[Data for review]
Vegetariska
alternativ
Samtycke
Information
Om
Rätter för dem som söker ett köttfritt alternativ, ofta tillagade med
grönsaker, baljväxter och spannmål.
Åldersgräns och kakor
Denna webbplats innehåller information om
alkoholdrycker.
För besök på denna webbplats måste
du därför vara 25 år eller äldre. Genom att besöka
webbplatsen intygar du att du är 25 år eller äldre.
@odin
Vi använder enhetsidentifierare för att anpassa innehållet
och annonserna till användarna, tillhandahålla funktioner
[/Data for review]
[Data for review]
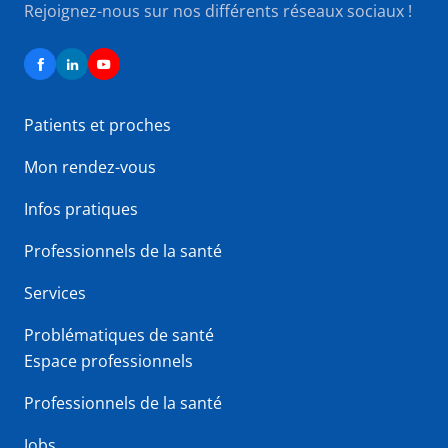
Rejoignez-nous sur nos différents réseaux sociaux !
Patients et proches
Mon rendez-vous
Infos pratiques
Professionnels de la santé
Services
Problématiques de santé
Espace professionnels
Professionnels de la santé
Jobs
[/Data for review]
Every line of the material that holds "eller" should be copied out as the answer.

• _Result for this exercise_
du därför vara 25 år eller äldre. Genom att besöka
webbplatsen intygar du att du är 25 år eller äldre.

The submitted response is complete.